Preventing Abandonment
Preventing partner abandonment means having robust governing documents which spell out the rights of the partners, including the appropriate circumstances under which a partner may derive a premium from his or her voluntary withdrawal. It also means having clear and explicit provisions in the governing documents regarding what will happen to the value associated with the abandoned interest if those rights have not been exercised.
Additionally, if the partnership is the subject of a buy-sell agreement, there should be clarity up front as to whether the exiting partner has forfeited its right to the "benefits" of the abandoned interest – i.e., its share of the going concern value – upon voluntary withdrawal versus whether it merely retained the right to receive the undistributed profits and/or liquidation value which remained after the partnership had paid its debts and obligations. If the latter , is the non-abandoned value subject to sale to the remaining partners or their designees? Will there be a discount if the partner elects to exercise his or her option to sell?

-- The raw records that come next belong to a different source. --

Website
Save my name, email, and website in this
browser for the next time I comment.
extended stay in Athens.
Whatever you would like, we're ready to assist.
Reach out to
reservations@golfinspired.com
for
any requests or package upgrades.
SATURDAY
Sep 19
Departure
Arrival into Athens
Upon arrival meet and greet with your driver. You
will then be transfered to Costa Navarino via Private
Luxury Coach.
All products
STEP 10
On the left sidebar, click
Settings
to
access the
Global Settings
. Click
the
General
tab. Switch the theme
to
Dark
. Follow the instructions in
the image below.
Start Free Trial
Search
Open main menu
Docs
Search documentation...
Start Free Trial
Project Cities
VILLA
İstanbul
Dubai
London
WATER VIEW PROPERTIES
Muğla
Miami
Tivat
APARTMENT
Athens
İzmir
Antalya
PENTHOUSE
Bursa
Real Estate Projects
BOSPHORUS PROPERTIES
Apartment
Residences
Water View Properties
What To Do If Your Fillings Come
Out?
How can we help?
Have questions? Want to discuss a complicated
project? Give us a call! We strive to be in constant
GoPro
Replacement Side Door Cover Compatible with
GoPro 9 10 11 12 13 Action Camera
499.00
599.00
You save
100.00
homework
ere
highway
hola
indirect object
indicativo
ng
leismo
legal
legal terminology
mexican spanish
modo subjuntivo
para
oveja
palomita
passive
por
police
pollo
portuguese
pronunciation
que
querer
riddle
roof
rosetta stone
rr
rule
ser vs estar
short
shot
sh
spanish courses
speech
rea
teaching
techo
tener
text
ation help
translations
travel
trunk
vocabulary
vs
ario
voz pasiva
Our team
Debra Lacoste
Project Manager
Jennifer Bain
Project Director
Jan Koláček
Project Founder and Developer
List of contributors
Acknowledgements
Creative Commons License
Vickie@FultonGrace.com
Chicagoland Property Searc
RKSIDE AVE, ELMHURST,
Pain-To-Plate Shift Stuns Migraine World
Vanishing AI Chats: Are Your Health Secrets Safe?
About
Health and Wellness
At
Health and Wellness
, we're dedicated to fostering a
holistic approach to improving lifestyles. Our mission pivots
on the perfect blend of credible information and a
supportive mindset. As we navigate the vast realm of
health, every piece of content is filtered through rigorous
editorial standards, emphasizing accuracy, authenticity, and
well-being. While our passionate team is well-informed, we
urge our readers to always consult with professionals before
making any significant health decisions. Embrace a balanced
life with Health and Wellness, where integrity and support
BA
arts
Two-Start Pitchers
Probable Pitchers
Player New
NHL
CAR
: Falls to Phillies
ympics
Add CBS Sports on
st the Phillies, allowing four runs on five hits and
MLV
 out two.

While an exit strategy or buy-sell arrangement may not be desirable upon the initial formation of a new partnership, upon longer-term growth and change in the partnership it must be an important on-going point for discussion. Indeed, as the partnership grows and advances, the incentives and goals of individual partners may change; the partnership documents remain static, and as a result, the partnership can be subject to exposure to an abandonment claim because of an individual partner’s disappointment, disquiet or dissatisfaction about his or her role in the partnership.